El coche tomó una curva cerrada. Ya no estaban en la autopista. El paisaje por la ventana se volvió más oscuro, árboles densos y calles secundarias sin alumbrado. María sintió el cambio. No sabría decir si estaban al norte o al sur de la ciudad, pero lo único claro era que ya nadie la iba a escuchar gritar.

Carlo sacó su teléfono, escribió algo rápido, y lo guardó sin mirarla. Luego, con movimientos calculados, sacó una navaja de su chaqueta y cortó la tela que cubría su boca. Lo hizo sin violencia, pero tampoco con cuidado. Solo le quitó el silencio.

María tomó aire con fuerza, como si saliera de debajo del agua. Tosió una vez. Dos. El ardor en la garganta le impedía gritar de nuevo, pero las palabras se amontonaban detrás de los labios.

—Eres un maldito enfermo —escupió al fin, ronca pero entera—. Si crees que me voy a quedar quieta y dejarte jugar a los esposos, estás más jodido de lo que pareces.

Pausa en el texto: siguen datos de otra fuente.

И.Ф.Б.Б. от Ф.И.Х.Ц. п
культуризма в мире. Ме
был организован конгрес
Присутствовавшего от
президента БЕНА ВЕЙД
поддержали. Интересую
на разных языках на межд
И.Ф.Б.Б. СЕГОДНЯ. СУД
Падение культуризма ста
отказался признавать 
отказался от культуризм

Carlo no parpadeó. La miró, simplemente, con la misma tranquilidad con la que se observan las llamas antes de lanzarle gasolina.

—No. No espero que te quedes quieta. Espero que pelees. Me divierte más así. Pero solo hasta que sea divertido. Lo demás se soluciona con una bala. Si la quieres ahora, solo dilo.

Ella intentó incorporarse, pero las esposas la obligaron a torcer el cuerpo de forma inútil. El coche frenó de golpe, y los faros iluminaron una verja enorme de hierro forjado. Al fondo, una mansión de piedra negra, con ventanas cubiertas por cortinas rojas y luces encendidas en los pisos superiores, como si alguien esperara su llegada.

Carlo la miró una última vez antes de bajar del coche.

—Bienvenida a tu nueva casa, María.

Y al abrir la puerta… todo cambió para siempre.